Literatura

¿Para qué sirve la literatura?

Una de las cosas más frustrantes, aunque fundamentales, del ser humano es que no podemos entendernos muy bien a nosotros mismos. A menudo, una parte de la mente no tiene una idea clara de lo que le preocupa a la otra, de lo que le angustia o de lo que espera. Cometemos muchos errores debido a nuestra omnipresente ignorancia. 

En este sentido, la literatura puede ayudarnos, ya que en muchos casos nos conoce mejor que nosotros mismos y puede proporcionarnos un relato, más preciso que cualquiera de los que hubiéramos sido capaces, de lo que probablemente esté pasando por nuestra mente. 

Marcel Proust escribió una larga novela sobre algunos personajes aristocráticos y de la alta burguesía que viven en la Francia de principios del siglo XX. Pero hacia el final de su novela, hizo una afirmación notable. 
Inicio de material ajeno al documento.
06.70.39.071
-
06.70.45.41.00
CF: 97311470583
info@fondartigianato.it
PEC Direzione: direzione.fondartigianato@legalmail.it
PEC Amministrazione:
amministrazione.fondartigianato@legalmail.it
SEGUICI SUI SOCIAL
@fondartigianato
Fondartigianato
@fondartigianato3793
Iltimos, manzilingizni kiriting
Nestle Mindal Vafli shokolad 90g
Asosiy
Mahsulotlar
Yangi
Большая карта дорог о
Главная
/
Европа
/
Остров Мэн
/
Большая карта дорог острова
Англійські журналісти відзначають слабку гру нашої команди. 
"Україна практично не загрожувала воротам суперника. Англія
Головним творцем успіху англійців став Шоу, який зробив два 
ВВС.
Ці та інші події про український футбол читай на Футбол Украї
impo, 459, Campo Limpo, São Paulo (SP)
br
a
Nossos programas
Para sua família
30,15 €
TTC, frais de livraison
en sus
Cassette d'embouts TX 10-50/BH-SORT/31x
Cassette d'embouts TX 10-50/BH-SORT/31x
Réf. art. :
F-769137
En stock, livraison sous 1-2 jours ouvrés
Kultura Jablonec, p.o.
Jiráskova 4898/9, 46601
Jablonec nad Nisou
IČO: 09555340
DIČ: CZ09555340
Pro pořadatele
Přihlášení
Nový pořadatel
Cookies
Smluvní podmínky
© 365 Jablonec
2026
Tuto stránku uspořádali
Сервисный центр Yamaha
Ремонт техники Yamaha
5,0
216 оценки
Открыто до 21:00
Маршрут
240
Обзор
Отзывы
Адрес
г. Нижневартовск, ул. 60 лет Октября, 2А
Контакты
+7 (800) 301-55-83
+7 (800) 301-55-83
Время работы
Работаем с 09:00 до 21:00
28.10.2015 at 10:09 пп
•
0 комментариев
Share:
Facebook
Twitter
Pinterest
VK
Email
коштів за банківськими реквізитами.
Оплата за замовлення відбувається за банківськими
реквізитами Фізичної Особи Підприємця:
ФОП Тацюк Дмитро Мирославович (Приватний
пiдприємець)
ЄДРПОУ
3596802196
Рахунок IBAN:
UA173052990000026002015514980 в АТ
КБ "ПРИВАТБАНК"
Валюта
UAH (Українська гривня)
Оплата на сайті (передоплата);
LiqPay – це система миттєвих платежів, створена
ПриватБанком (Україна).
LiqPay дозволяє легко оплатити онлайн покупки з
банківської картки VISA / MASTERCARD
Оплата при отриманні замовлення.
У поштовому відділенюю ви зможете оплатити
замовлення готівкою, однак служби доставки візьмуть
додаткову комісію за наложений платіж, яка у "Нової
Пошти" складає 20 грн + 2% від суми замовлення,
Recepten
Su novela no trataba en realidad de esas personas que suenan tan remotas, sino de alguien más cercano, de usted: “En realidad, cada lector es, mientras lee, el lector de su propio yo. 

La obra del escritor no es más que una especie de instrumento óptico que ofrece al lector para permitirle discernir lo que, sin ese libro, quizá nunca habría experimentado en sí mismo. Y el reconocimiento por parte del lector en su propio yo de lo que dice el libro es la prueba de su veracidad”.

En algunas de las mejores obras de la cultura, tenemos la abrumadora impresión de encontrarnos con trozos huérfanos de nosotros mismos, evocados con rara nitidez y tenacidad. 

Podemos preguntarnos cómo es posible que el autor haya podido conocer ciertas cosas profundamente personales de nosotros, ideas que normalmente se fracturan en nuestros torpes dedos cuando intentamos asirlas, pero que aquí se conservan e iluminan perfectamente. 

La escritora inglesa del siglo XX, Virginia Woolf, estaba a menudo enferma. Pero como era una escritora con la misión de aclararnos las emociones, empezó -en un ensayo ejemplar titulado On Being Ill- lamentando lo poco que solemos saber con claridad lo que se siente realmente en la enfermedad. 

Decimos casualmente que no estamos bien, o que nos duele la cabeza, pero carecemos de un vocabulario centrado en la enfermedad. Hay una razón de peso para ello: lo poco que se ha escrito sobre la enfermedad por parte de autores de talento. Como señala Woolf: “El inglés, que puede expresar los pensamientos de Hamlet y la tragedia de Lear, no tiene palabras para el escalofrío y el dolor de cabeza. 

La más simple colegiala, cuando se enamora, tiene a Shakespeare o a Keats para decir lo que piensa por ella; pero si un enfermo intenta describir un dolor de cabeza a un médico, el lenguaje se agota de inmediato”. 

Esa resultó ser una de las grandes tareas de Woolf como exploradora literaria. Puso de manifiesto lo que es estar cansado, a punto de llorar, demasiado débil para abrir un cajón, irritado por una presión en los oídos o acosado por extraños gorgoteos cerca del pecho. Woolf se convirtió en el Colón de la enfermedad.

Un efecto de la lectura de un libro que ha dedicado atención a notar temblores débiles pero vitales, es que, una vez que hemos dejado el volumen y reanudado nuestra propia vida, podemos atender precisamente a las cosas a las que el autor habría respondido si hubiera estado en nuestra compañía. 

Con nuestro nuevo instrumento óptico, estamos preparados para captar y ver con claridad todo tipo de objetos nuevos que flotan en la conciencia. 

Nuestra atención se verá atraída por los matices del cielo, por la mutabilidad de un rostro, por la hipocresía de un amigo o por una tristeza sumergida en una situación que antes ni siquiera sabíamos que podía entristecernos. 

Un libro nos habrá sensibilizado, habrá estimulado nuestras antenas dormidas con la evidencia de su propia sensibilidad desarrollada.